E os principais bancos da Suécia vêm simplesmente parando de lidar com dinheiro: cerca de 75% de suas agências já operam sem dinheiro – com a única exceção do Svenska Handelsbanken.
Ladrões de banco vão se tornando, assim, personagens do passado. O número de roubos a agências bancárias vem atingindo o índice mais baixo dos últimos 30 anos, segundo a Associação dos Bancos sueca. Em 2014, de acordo com relatório publicado na página oficial na internet do Conselho Nacional Sueco para a Prevenção do Crime (Brottsförebyggande rådet – Brå), foram registrados no total 23 assaltos a banco no país.
Para os bancos, as vantagens de uma futura sociedade sem dinheiro são evidentes. Em primeiro lugar, ela traria mais segurança para funcionários e clientes. E também eliminaria os altos custos de gerenciamento e transporte de dinheiro, estimados em cerca de 8,7 bilhões de coroas suecas – o equivalente a 0.3% do PIB sueco.
Para os críticos da tendência, o aumento das transações digitais também representa o crescimento potencial de fraudes e riscos de segurança bancária, além do fato de que idosos e outros segmentos da sociedade têm acesso limitado a opções de pagamento eletrônico.
A associação nacional dos aposentados suecos (Pensionärernas riksförbund – PRO) está preocupada com o ritmo da transformação.
“Isso está acontecendo a uma velocidade furiosa”, disse na reportagem da rádio sueca a presidente da associação, Christina Tallberg. “E é importante para muitos idosos ter o direito de continuar a usar o dinheiro de papel, assim como para novos residentes do país, imigrantes e muitos outros que têm dificuldades para utilizar cartões”.
Mas apesar de a Suécia ter lançado no ano passado uma nova coleção de cédulas, que inclui a efígie da atriz sueca Greta Garbo na nota de cem coroas, o fim do dinheiro parece um caminho sem volta.

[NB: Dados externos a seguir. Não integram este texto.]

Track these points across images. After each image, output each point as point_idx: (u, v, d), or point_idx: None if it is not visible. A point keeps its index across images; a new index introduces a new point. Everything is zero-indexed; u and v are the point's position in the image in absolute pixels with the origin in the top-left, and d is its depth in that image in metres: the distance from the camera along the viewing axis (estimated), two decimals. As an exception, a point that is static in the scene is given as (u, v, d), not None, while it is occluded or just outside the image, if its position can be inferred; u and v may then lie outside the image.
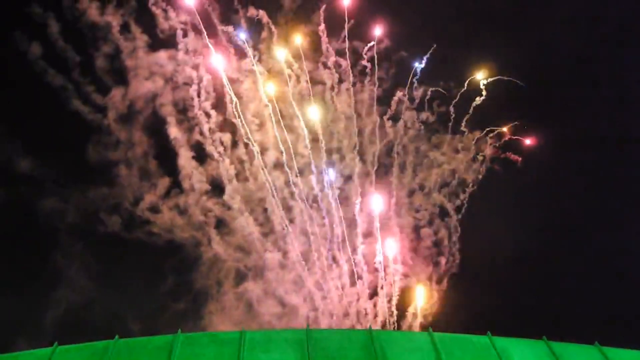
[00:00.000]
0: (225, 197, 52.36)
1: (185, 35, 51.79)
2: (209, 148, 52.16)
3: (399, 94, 54.98)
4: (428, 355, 23.73)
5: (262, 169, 52.70)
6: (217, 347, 22.61)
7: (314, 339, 23.34)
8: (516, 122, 54.56)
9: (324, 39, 54.42)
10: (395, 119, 55.15)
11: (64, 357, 21.69)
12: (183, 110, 52.31)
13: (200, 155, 52.42)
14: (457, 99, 54.92)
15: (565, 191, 54.28)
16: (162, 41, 52.03)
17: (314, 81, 54.50)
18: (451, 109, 55.06)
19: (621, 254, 51.30)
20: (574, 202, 54.06)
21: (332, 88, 54.46)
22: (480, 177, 55.27)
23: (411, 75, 54.90)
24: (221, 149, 52.33)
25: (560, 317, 47.23)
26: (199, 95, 52.05)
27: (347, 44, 54.38)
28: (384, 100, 55.05)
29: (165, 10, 51.17)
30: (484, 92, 54.59)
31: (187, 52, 52.00)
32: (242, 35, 52.48)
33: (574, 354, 24.47)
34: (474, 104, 54.89)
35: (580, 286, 50.05)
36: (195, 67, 52.22)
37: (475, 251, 52.99)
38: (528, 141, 54.53)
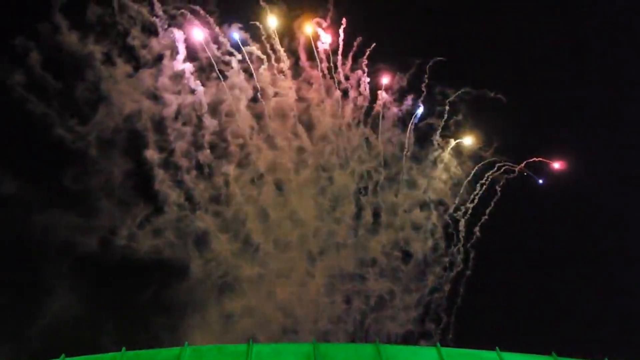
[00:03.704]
0: (205, 216, 52.48)
1: (167, 59, 51.88)
2: (189, 169, 52.29)
3: (381, 110, 54.99)
4: (436, 371, 23.59)
5: (240, 188, 52.87)
6: (224, 359, 22.41)
7: (322, 353, 23.15)
8: (495, 145, 54.57)
9: (303, 58, 54.60)
10: (379, 134, 55.30)
11: (72, 369, 21.50)
12: (164, 134, 52.20)
13: (181, 176, 52.47)
14: (435, 114, 54.90)
15: (559, 207, 54.46)
16: (144, 67, 52.01)
17: (301, 99, 54.91)
18: (432, 125, 55.15)
19: (630, 266, 51.57)
20: (571, 217, 54.16)
21: (318, 104, 54.71)
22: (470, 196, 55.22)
23: (391, 93, 54.98)
24: (204, 169, 52.58)
25: (570, 332, 47.26)
26: (176, 118, 52.09)
27: (320, 64, 54.59)
28: (367, 118, 55.26)
29: (145, 44, 51.34)
30: (463, 109, 54.63)
31: (169, 77, 52.06)
32: (235, 35, 52.00)
33: (583, 369, 24.42)
34: (454, 119, 54.91)
35: (587, 300, 50.24)
36: (178, 91, 52.40)
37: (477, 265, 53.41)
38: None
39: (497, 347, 24.57)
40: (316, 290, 53.33)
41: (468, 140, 54.78)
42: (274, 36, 52.51)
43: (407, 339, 51.69)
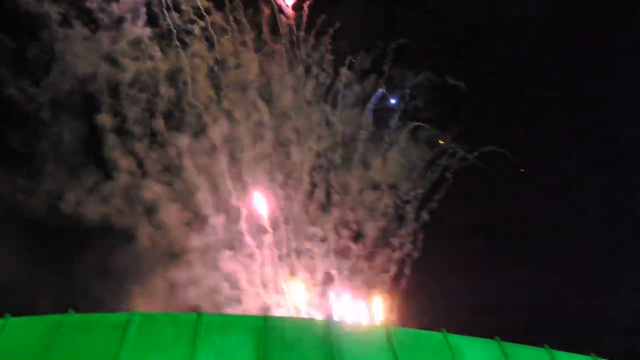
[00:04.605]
0: (155, 185, 52.00)
1: (126, 24, 50.71)
2: (142, 137, 51.57)
3: (341, 90, 55.06)
4: (382, 348, 23.90)
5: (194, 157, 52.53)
6: (173, 327, 22.22)
7: (272, 327, 23.19)
8: (452, 132, 55.42)
9: (266, 31, 54.18)
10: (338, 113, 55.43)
11: (17, 329, 20.97)
12: (119, 99, 51.25)
13: (133, 143, 51.67)
14: (396, 97, 55.32)
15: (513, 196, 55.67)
16: (101, 30, 50.73)
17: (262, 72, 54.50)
18: (392, 107, 55.58)
19: (571, 255, 53.26)
20: (522, 205, 55.48)
21: (280, 79, 54.47)
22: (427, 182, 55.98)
23: (353, 73, 55.08)
24: (157, 138, 51.86)
25: (513, 318, 48.54)
26: (132, 85, 51.18)
27: (283, 38, 54.29)
28: (328, 96, 55.26)
29: (104, 8, 49.95)
30: (423, 94, 55.20)
31: (127, 42, 50.96)
32: None
33: (524, 355, 25.17)
34: (414, 103, 55.48)
35: (531, 287, 51.74)
36: (135, 57, 51.41)
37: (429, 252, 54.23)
38: None
39: (443, 329, 25.04)
40: (263, 262, 53.48)
41: (425, 126, 55.44)
42: None
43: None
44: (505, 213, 54.23)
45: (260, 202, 54.02)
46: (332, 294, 53.66)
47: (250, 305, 51.11)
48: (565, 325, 47.32)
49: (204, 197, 52.64)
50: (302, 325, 24.42)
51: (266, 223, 53.87)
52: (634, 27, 54.17)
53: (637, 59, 55.08)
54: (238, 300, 51.29)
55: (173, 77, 51.91)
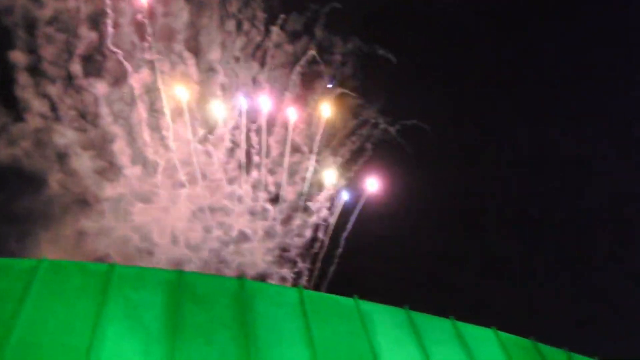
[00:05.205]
0: (69, 131, 50.48)
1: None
2: (58, 79, 49.72)
3: (271, 48, 54.73)
4: (294, 310, 24.19)
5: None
6: (83, 277, 21.54)
7: (186, 282, 22.96)
8: (377, 103, 56.15)
9: None
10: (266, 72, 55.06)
11: None
12: (35, 37, 49.01)
13: (48, 85, 49.73)
14: (325, 61, 55.49)
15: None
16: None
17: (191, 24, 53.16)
18: (320, 72, 55.73)
19: (485, 230, 55.45)
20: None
21: (209, 32, 53.54)
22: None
23: (285, 33, 54.74)
24: (73, 82, 50.12)
25: (421, 290, 50.19)
26: (51, 23, 49.09)
27: None
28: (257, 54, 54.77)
29: None
30: (352, 62, 55.53)
31: None
32: None
33: (429, 323, 26.16)
34: (342, 70, 55.80)
35: (443, 260, 53.55)
36: None
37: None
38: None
39: (355, 295, 25.62)
40: (177, 217, 53.06)
41: (352, 94, 55.79)
42: None
43: (263, 278, 52.90)
44: (424, 185, 55.75)
45: (178, 156, 53.27)
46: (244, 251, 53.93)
47: (161, 259, 50.84)
48: (474, 301, 49.49)
49: (119, 147, 51.48)
50: (216, 282, 24.27)
51: (183, 177, 53.27)
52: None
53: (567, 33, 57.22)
54: (149, 253, 50.91)
55: (95, 20, 50.05)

“Voltar aos tempos do dinheiro de papel não é uma alternativa na Suécia. Fora de questão”, diz Bengt Nilervall.
“Se eu acredito que a Suécia não terá no futuro nenhum dinheiro em circulação? Bem, não. Mas com certeza o uso do dinheiro será drasticamente reduzido.”
Em 1661, as primeiras cédulas de papel da Europa foram introduzidas pelo Stockholms Banco, o embrião do Banco Central da Suécia. Agora, ironicamente, os suecos vão se tornando os primeiros do mundo a desprezar o dinheiro vivo.